TASK
Report how many lines in the records contain the string "elle", and give only the number.

DATASET RECORDS
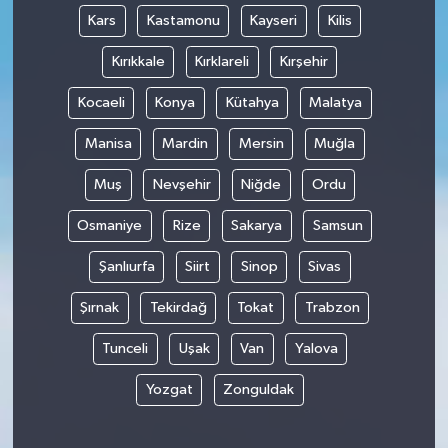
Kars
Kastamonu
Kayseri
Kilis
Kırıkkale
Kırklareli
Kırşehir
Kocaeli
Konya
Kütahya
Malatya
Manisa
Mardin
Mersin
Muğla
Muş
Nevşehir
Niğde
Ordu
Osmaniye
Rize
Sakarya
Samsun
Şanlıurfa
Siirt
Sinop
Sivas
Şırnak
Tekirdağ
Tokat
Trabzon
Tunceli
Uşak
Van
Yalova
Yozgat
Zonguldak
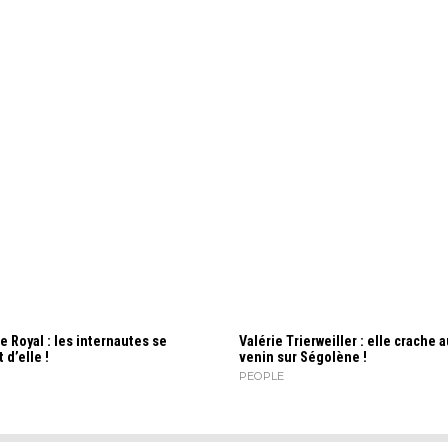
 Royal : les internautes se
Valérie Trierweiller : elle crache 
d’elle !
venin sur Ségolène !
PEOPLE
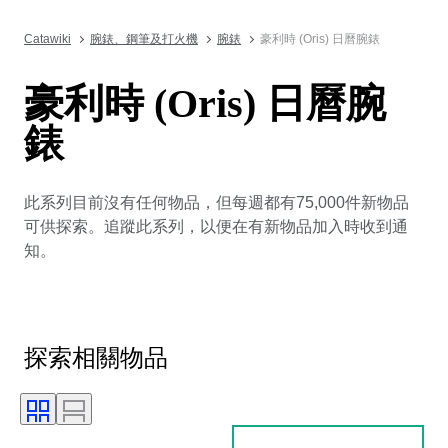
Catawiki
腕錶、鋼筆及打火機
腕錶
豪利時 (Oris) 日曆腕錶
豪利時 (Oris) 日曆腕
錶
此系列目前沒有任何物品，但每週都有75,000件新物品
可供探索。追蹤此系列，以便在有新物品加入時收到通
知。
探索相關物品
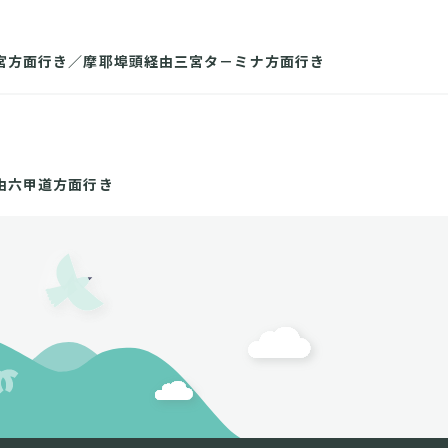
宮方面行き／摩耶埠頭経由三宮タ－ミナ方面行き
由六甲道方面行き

REPLY
2